Scan the material and copy every line in which "Triomics" appears.

___ Material shown

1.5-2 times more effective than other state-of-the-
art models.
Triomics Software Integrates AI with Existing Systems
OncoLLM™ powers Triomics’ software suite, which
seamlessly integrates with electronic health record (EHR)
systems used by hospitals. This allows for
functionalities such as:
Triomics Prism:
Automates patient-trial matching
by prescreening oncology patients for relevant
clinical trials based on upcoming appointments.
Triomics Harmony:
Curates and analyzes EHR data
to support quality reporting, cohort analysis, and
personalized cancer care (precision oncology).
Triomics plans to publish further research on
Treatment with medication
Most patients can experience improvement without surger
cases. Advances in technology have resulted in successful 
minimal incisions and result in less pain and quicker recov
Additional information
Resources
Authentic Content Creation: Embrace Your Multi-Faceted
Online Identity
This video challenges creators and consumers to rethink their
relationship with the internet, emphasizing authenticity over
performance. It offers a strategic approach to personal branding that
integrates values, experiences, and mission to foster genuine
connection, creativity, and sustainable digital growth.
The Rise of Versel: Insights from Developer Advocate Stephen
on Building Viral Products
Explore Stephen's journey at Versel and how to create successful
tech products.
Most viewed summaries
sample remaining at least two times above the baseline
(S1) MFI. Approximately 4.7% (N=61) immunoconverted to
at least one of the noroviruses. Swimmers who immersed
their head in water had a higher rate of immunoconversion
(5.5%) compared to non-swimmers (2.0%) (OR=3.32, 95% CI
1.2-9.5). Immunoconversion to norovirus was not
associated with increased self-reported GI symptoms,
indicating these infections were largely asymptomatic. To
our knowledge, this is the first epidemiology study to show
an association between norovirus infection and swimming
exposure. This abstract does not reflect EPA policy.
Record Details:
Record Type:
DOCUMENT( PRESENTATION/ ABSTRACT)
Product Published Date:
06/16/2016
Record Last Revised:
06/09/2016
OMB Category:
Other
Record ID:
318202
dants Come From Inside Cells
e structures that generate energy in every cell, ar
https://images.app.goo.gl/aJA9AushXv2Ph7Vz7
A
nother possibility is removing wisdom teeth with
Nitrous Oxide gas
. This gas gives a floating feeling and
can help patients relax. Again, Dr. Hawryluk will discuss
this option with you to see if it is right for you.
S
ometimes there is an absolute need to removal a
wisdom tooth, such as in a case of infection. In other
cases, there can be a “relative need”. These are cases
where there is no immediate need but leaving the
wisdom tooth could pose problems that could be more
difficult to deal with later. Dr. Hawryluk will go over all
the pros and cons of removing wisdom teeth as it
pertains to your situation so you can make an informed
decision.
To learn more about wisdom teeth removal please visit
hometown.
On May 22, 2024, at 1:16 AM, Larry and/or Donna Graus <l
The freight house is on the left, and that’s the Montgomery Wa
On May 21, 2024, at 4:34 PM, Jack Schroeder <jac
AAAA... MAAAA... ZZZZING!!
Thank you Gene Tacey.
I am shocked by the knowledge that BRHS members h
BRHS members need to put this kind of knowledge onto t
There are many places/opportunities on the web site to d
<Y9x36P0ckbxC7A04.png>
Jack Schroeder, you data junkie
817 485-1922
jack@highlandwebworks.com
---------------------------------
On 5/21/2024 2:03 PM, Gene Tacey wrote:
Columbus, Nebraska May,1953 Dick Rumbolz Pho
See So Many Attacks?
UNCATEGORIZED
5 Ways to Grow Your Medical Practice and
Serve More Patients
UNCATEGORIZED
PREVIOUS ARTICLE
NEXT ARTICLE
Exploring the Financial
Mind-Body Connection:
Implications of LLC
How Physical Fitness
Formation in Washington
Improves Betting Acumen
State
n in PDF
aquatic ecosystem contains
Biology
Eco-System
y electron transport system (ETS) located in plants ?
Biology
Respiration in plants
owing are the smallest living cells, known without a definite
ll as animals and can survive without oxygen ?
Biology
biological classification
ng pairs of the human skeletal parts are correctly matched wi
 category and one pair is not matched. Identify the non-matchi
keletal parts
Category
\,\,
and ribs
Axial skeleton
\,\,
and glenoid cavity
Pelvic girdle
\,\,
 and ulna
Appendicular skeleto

______

• **Reply to the exercise**
Triomics Software Integrates AI with Existing Systems
OncoLLM™ powers Triomics’ software suite, which
Triomics Prism:
Triomics Harmony:
Triomics plans to publish further research on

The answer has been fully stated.